• [What to do]:
Continue the article on the enzyme phenylalanine racemase below, starting right after its last line.

• [Excerpt provided]:
=====

The enzyme phenylalanine racemase (phenylalanine racemase, phenylalanine racemase (adenosine triphosphate-hydrolysing), gramicidin S synthetase I) is the enzyme that acts on amino acids and derivatives. It activates both the L & D stereo isomers of phenylalanine to form L-phenylalanyl adenylate and D-phenylalanyl adenylate, which are bound to the enzyme. These bound compounds are then transferred to the thiol group of the enzyme followed by conversion of its configuration, the D-isomer being the more favorable configuration of the two, with a 7 to 3 ratio between the two isomers. The racemisation reaction of phenylalanine is coupled with the highly favorable hydrolysis of adenosine triphosphate (ATP) to adenosine monophosphate (AMP) and pyrophosphate (PP), thermodynamically allowing it to proceed. This reaction is then drawn forward by further hydrolyzing PP to inorganic phosphate (P_{i}), via Le Chatelier's principle.

==Other names==

- phenylalanine racemase
- phenylalanine racemase (adenosine triphosphate-hydrolysing)

=====

• [Data supplied]:
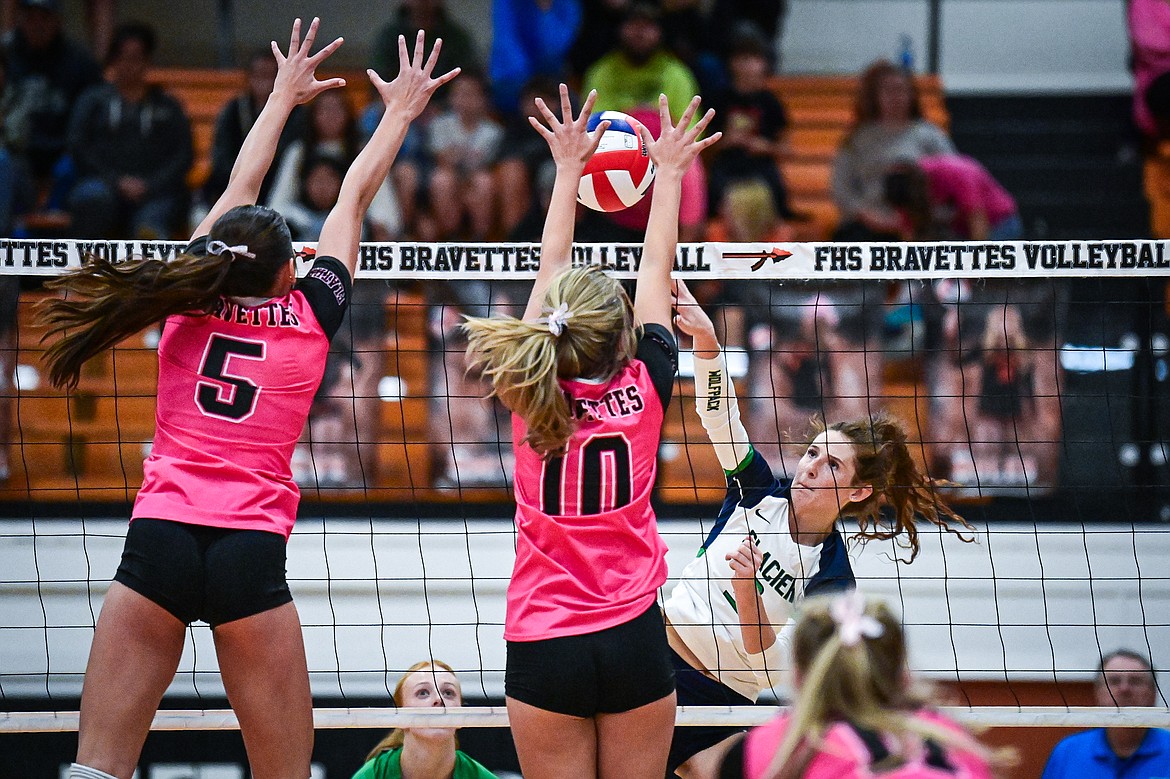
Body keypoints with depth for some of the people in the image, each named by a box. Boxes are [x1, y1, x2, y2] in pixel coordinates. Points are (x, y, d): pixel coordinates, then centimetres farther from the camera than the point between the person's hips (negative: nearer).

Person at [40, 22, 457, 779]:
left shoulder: (189, 300, 10)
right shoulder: (308, 316, 5)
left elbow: (241, 189, 26)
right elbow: (354, 201, 19)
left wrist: (285, 95, 39)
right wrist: (401, 111, 32)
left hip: (159, 537, 2)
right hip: (250, 547, -2)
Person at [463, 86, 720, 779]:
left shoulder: (533, 389, -4)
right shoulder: (644, 388, -5)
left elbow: (552, 272, 9)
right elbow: (657, 268, 8)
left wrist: (569, 168, 20)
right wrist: (669, 172, 20)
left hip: (544, 644, 0)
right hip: (634, 639, 0)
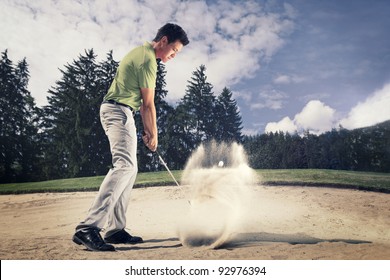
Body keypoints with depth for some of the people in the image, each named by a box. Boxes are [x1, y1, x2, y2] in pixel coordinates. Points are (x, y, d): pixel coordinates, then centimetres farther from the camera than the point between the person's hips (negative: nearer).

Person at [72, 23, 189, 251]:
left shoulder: (141, 52, 20)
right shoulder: (148, 59, -12)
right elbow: (148, 104, -12)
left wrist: (146, 131, 16)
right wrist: (153, 135, 0)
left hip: (118, 111, 11)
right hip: (119, 112, -11)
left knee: (130, 169, 10)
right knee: (124, 165, -24)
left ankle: (115, 229, 9)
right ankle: (89, 228, -33)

=====

• [Output]:
- gramicidin S synthetase I

==Pathway==

- Phenylalanine Metabolism

==Substrate==

- L – Phenylalanine

==Product==

- D - Phenylalanine

==Cofactor==

- Pyridoxal-phosphate (active form of vitamin B_{6})

==Links to disease==

Problems in the digestion of phenylalanine (phe) to tyrosine (tyr) lead to the buildup of both phe and phenylpyruvate, in a disease called Phenylketonuria (PKU). These two compounds build up in the blood stream and cerebral spinal fluid, which can lead to mental retardation if left untreated. Treatment consists of a restricted diet of foods that contain phe or compounds that can breakdown into phe. Children in the US are routinely tested for this at birth. For more information see the Phenylketonuria page or the link below.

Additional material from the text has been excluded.